Shifting expectations for drivers and engineers
The RB17 is not designed for professional racers alone. Thanks to active suspension and aerodynamic systems, it can be tailored in real time to suit the driver’s skill and confidence. Throttle response, understeer bias, and ride height can all be tuned down until the driver is ready to turn them back up. “We want this to be something that drivers grow into. You can start in
a safe, stable mode, then evolve with the car as your experience builds,” Gray says.
This approach reflects a broader truth in manufacturing: advanced performance is no longer about brute force. It is about adaptability, usability, and feedback loops, qualities that are just as critical on the factory floor as they are on a racetrack.
Engineering without a safety net
Many of the challenges Red Bull faces with the RB17 stem from the fact that there is nowhere to hide.

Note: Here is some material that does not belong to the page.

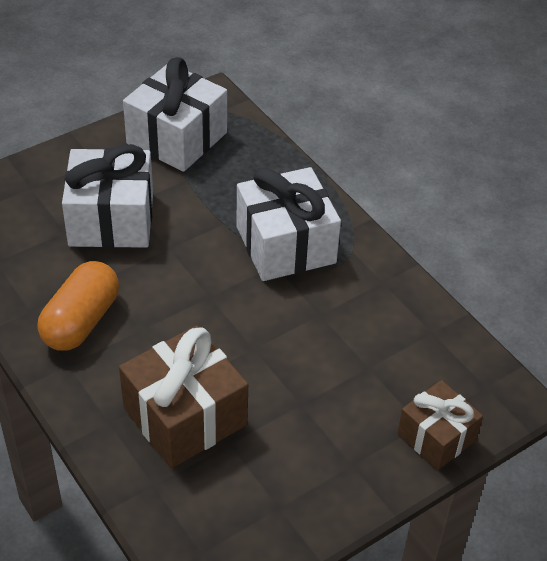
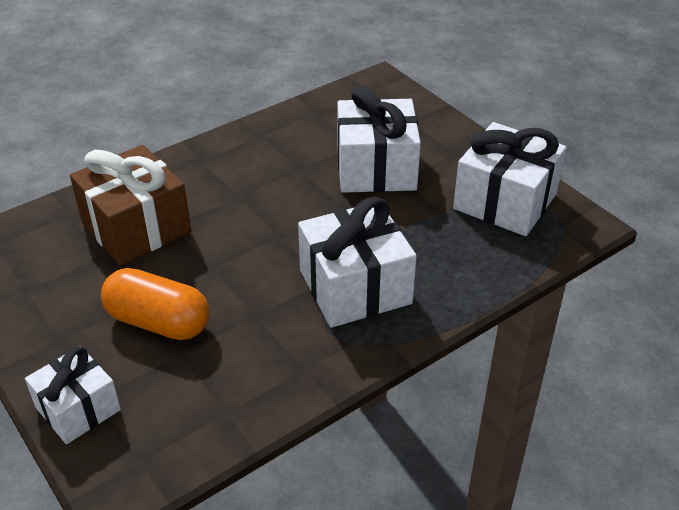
camera: 90 degrees right, 5 degrees down
orange capsule [37,261,119,351] -> orange capsule moved to [101,268,209,340]
brown gift [398,380,483,470] -> white gift [25,346,121,444]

The car must deliver every watt of power, every kilogram of downforce, every millimetre of clearance that the simulations predict. There is no buffer and no margin for underperformance. “It only works if every system hits its target,” Gray explains. “That is what makes it exciting and terrifying.”
This mindset of pushing every system to the edge mirrors the pressure on digital manufacturing more broadly. There is a shift away from siloed, process-driven improvement and towards holistic, system-wide optimisation. Companies that once iterated are now expected to innovate. Mistakes cost more. And the demand for precision grows exponentially.
Red Bull’s approach offers a roadmap. It starts with engineering confidence. It scales with advanced tools. And it is fuelled by a belief that if you get every detail right, even the most audacious designs can become reality.
Confidence built on culture
For Gray, the biggest lesson from Formula One is cultural rather than technical. It is the belief that outrageous goals are not impossible if the right people are in place and the right processes support them. “We tend to take on things that, on the surface, feel slightly ridiculous,” he concludes. “But history shows we usually deliver them. We are building our own Formula One engine for next season. We are selling a car like the RB17 to private customers. It all starts with the mindset that we can do it.”
That mindset is what truly connects motorsport and the manufacturing industry. Not the speed or the branding but the pursuit of excellence in every detail, every time. Because in both worlds, the difference between good and great is measured in microns and in the confidence to chase the improbable.